I didn’t move immediately, choosing instead to remain still, enveloped in a rare sensation of peace that seemed both a balm and a weight on my soul. That peace felt foreign and fragile, and I hesitated to disturb it even as a part of me wrestled with lingering doubts. After a few minutes, I finally stirred, slipping away just enough from Gabriel’s shoulder. His arm instinctively relaxed, granting me space while his hand slid down to my lower back—a light, steady touch that attempted to anchor me but also reminded me how tethered I felt. Ground me, he might have meant, but I couldn’t shake the pull of my conflicted heart.

“Sorry,” I murmured in a voice rough with sleep, clearing my throat as I looked up at him with uncertain eyes. “I didn’t mean to... fall asleep on you.”

Gabriel’s lips lifted into a soft smile. “You needed the rest,” he said, his deep, intimate voice wrapping around me like a secret meant solely for my ears. “You looked comfortable.”

“I was,” I admitted, cheeks rising with both warmth and embarrassment. “Too comfortable, apparently.”

“Don’t apologize for feeling safe.” His thumb traced the fabric of my shirt—a solitary, lingering touch that left an inexplicable hollow on my skin. I straightened a bit, running my fingers through my hair as I acknowledged the end of the movie. Lucas was busy gathering empty containers and chopsticks into a paper bag while Theo methodically wiped down the coffee table. Dakota had vanished—likely to the kitchen, I guessed, from the faint hum of running water and clinking dishes.

Clearing my throat out of awkwardness, I asked, “How long was I out?”

“About an hour,” Lucas replied cheerfully, though his tone held a teasing edge. “You snored. But like, cute snoring. Like a sleepy kitten.”

I groaned, rubbing my face in disbelief. “Please tell me he’s lying.”

“He is,” Theo interjected helpfully. “You didn’t snore.
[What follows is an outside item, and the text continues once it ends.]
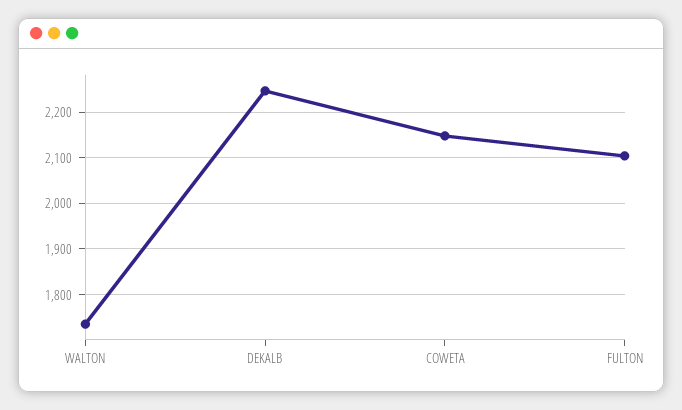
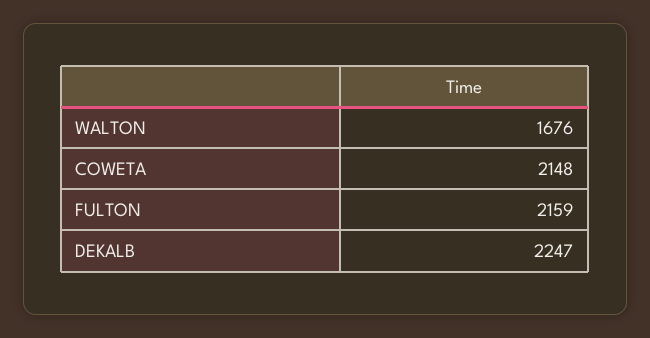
WALTON: 1740 -> 1676
FULTON: 2100 -> 2159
Your breathing stayed steady and unremarkable.”

“Thank you, Theo,” I said with a mock solemnity that failed to mask the internal tug-of-war between relief and embarrassment.
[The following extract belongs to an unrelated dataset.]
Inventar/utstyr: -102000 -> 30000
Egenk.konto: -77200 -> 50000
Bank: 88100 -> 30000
Lucas grinned, unrepentant, while Gabriel quietly handed me a glass of water. “Drink,” he suggested gently. “You probably need it.”
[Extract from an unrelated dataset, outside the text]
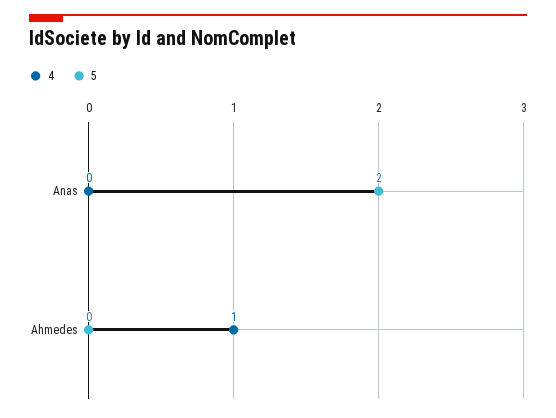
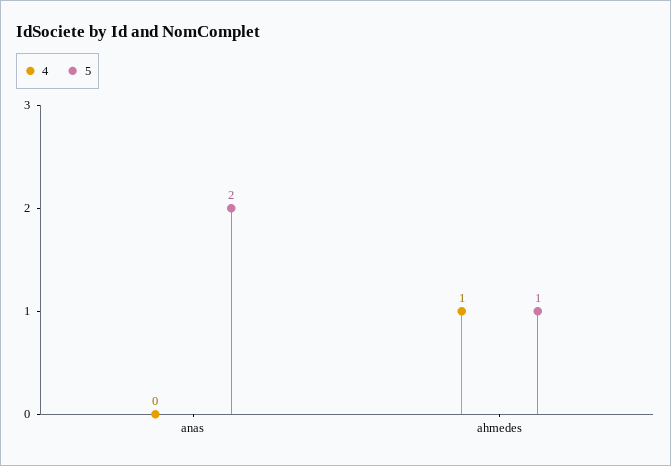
5, Ahmedes: 0 -> 1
I accepted the glass with a grateful nod, letting the cool water soothe my swirling thoughts even as my heart fluttered with uncertainty. “Did I miss anything important while I was out?” I asked, glancing between them, caught between wanting to remain in this safe bubble and the pull of the lively banter.

“Just Dakota having a mild existential crisis over the ending of Rear Window,” Lucas explained, tossing a napkin toward the cushion Dakota had recently vacated. “He thinks Hitchcock should’ve let them both fall off the balcony for being too nosy.”

“They were trying to solve a murder,” I interjected with a wry smile, though a part of me balked at the casual dismissal of depth.

“Still nosy,” Dakota’s voice piped up from the kitchen doorway as he re-entered the room, drying his hands on a dish towel. “Boundaries exist for a reason.”

“Good to know you’re passionate about privacy,” I replied, raising an eyebrow as I battled conflicting thoughts of amusement and weariness.

He shot me a dry look. “Just saying, if someone was peering into my apartment every day with binoculars, I’d file a restraining order.”

“You’d break their camera,” Gabriel muttered under his breath, prompting Dakota’s smirk.

“Same thing,” came the light retort.

In that moment, the conversation took on a buoyant familiarity that had been absent before. Beneath the teasing and easy laughter, I could feel a steady undercurrent of uncertainty—a subtle shift, like the settling of dust after a storm.